St. Pölten

Erstellt am 18. August 2016, 09:24

von Nina Gamsjäger

Vorfall bei Müller zieht weite Kreise. Drogerie dementierte erst, rudert dann zurück. Ähnliche Vorwürfe auf Facebook.

.Auch auf Facebook ein Thema: Bub öffnete in St. Pöltner Filiale einer Drogeriekette Nagellack, Mitarbeiter rastete aus..  |  Symbolbild

„Der von Ihnen beschriebene Vorfall hat sich in keinster Weise so bei uns ereignet“, dementierte die Müller-Presseabteilung kurz nach Erscheinen des vorwöchigen NÖN-Berichts. Dies sei auch von mehreren Mitarbeitern vor Ort bestätigt worden.

Da hatte der Fall der Wagramerin mit Migrationshintergrund, die aus der Müller-Filiale in der Brunngasse verwiesen wurde, bereits in sozialen Medien für Aufregung gesorgt. Sie soll lautstark aus dem Geschäft komplimentiert worden sein, nachdem ihr zweieinhalbjähriger Sohn einen Nagellackentferner geöffnet hatte.

„Warum sollte ich so etwas erfinden?“

Auf der Facebook-Seite von SP-Gemeinderat Ali Firat, der den NÖN-Bericht teilte, fanden sich rasch unzählige Kommentare – manche davon berichteten von ähnlichen Erfahrungen in der Filiale. Nur kurz später ruderte der Konzern aber ein Stückchen zurück.

Gegenüber einem Facebook-User, der nachgefragt hatte, räumte die Drogerie-Kette ein, dass es tatsächlich einen Kontakt mit der Wagramerin gegeben habe. Die Erklärung: Der Mitarbeiter sei um die Sicherheit des Buben besorgt gewesen und habe deshalb die Mutter angesprochen – denn ein Kind wisse nicht, dass ein Nagellackentferner giftig sei.

Die Mutter zeigt sich auf Nachfrage empört: „Warum sollte ich so etwas erfinden?“ Sie frage sich, was seine Worte „Das kannst in deiner Heimat machen“ bedeuten sollen, wenn es dem Müller-Mitarbeiter nur um das Wohl des Kindes gegangen wäre.

Die NÖN hatte am 9.8. berichtet: „Das kannst in der Heimat machen“

St. Pölten | Kind öffnete Flasche, Filialleiter soll Mutter daraufhin angeschrien haben.

Es sollte ein Einkauf wie jeder andere werden: Eine Wagramerin wollte mit ihren beiden Kindern im Drogeriemarkt Müller Seifenblasen besorgen.

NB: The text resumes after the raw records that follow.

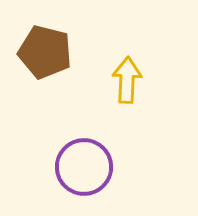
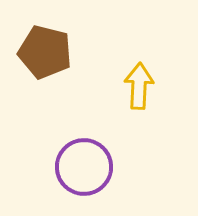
yellow arrow: moved 12 px right, 6 px down
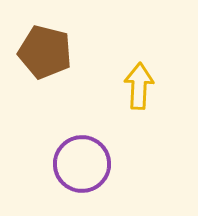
purple circle: moved 2 px left, 3 px up
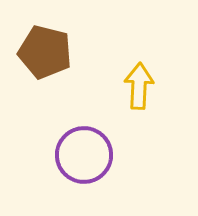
purple circle: moved 2 px right, 9 px up
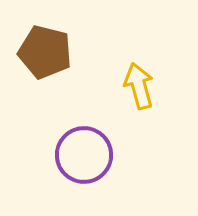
yellow arrow: rotated 18 degrees counterclockwise
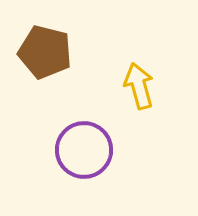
purple circle: moved 5 px up
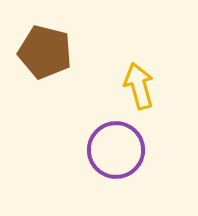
purple circle: moved 32 px right
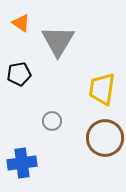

In einem unbeaufsichtigten Moment habe sich ihr zweieinhalbjähriger Sohn eine Flasche Nagellackentferner genommen und den Klappverschluss geöffnet, erzählt die Mutter. Plötzlich habe sie jemand angeschrien: „Jetzt ist das kaputt und Sie müssen es kaufen.“ Sie vermutet, dass es der Leiter der Filiale war.

Die Frau hätte die 90 Cent sofort bezahlt, der Filialleiter habe ihr den Nagellackentferner aber aus der Hand gerissen und sie angeschrien. „Das kannst in deiner Heimat machen, aber nicht bei mir,“ zeigt sich die Österreicherin mit Migrationshintergrund schockiert. Ihr Sohn habe zu weinen begonnen.

Noch nie sei sie auf eine solch diskriminierende Art verletzt worden, ihre angebliche Heimat kenne sie nur aus dem Urlaub. Damit aber nicht genug. Mit den Worten „Hier habe ich das Sagen. Ich verweise Sie aus dem Haus“ habe sie der Mann zur Tür begleitet. Er habe vor zahlreichen Kunden den Eindruck erweckt, sie habe etwas Furchtbares angestellt, berichtet sie.

„Wenn der Filialleiter ein Problem mit Kunden mit ausländischem Aussehen hat, ist er vielleicht nicht im richtigen Job“, ortet SP-Gemeinderat Ali Firat einen klaren Fall von Alltagsdiskriminierung.

Trotz mehrerer Anfragen war der Müller-Konzern für keine Stellungnahme erreichbar.